■ **Stated problem A**
Reproduce the NCCL configuration page below word for word, from its first line to its last.

■ **Document passage**
04 — NCCL Configuration & Tuning¶

1. The Most Important Environment Variables¶

NCCL is configured entirely through environment variables. These affect performance more than almost any code change.

Debugging and Logging¶

# Log level: VERSION < WARN < INFO < TRACE
export NCCL_DEBUG=INFO          # recommended for production setup
export NCCL_DEBUG=WARN          # quieter; only warnings and errors
export NCCL_DEBUG=TRACE         # very verbose; use only for debugging

# Filter debug output to specific subsystems
export NCCL_DEBUG_SUBSYS=ALL
export NCCL_DEBUG_SUBSYS=INIT   # topology detection and communicator setup
export NCCL_DEBUG_SUBSYS=GRAPH  # algorithm and ring/tree selection
export NCCL_DEBUG_SUBSYS=TUNING # algorithm performance tuning

# Write debug output to a file (one per rank)

■ **Records for the task**
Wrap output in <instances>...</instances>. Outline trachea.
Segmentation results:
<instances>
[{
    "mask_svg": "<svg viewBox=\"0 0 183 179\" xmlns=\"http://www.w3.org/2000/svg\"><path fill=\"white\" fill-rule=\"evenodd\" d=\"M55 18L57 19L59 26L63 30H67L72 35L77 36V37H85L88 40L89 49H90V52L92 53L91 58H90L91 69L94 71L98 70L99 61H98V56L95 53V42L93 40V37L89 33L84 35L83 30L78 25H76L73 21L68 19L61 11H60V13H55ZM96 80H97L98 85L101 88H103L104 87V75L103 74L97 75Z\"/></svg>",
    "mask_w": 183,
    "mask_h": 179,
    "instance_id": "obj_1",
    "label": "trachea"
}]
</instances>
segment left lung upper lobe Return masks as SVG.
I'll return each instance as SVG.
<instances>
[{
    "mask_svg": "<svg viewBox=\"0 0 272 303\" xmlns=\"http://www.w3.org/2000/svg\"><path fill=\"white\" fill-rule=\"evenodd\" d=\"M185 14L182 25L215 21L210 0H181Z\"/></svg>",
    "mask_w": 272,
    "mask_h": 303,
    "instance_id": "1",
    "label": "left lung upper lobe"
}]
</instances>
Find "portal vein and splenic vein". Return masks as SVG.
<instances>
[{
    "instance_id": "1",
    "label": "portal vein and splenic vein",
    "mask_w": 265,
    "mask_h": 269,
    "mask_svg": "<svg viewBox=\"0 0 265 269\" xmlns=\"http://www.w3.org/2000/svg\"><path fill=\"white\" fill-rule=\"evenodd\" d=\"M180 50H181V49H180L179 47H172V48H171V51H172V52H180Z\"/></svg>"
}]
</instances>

■ **Stated problem B**
Please return each line of the records above that contains the word "lobe", treating uppercase and lowercase as different.

■ **Reply A**
04 — NCCL Configuration & Tuning¶

1. The Most Important Environment Variables¶

NCCL is configured entirely through environment variables. These affect performance more than almost any code change.

Debugging and Logging¶

# Log level: VERSION < WARN < INFO < TRACE
export NCCL_DEBUG=INFO          # recommended for production setup
export NCCL_DEBUG=WARN          # quieter; only warnings and errors
export NCCL_DEBUG=TRACE         # very verbose; use only for debugging

# Filter debug output to specific subsystems
export NCCL_DEBUG_SUBSYS=ALL
export NCCL_DEBUG_SUBSYS=INIT   # topology detection and communicator setup
export NCCL_DEBUG_SUBSYS=GRAPH  # algorithm and ring/tree selection
export NCCL_DEBUG_SUBSYS=TUNING # algorithm performance tuning

# Write debug output to a file (one per rank)

■ **Reply B**
segment left lung upper lobe Return masks as SVG.
    "label": "left lung upper lobe"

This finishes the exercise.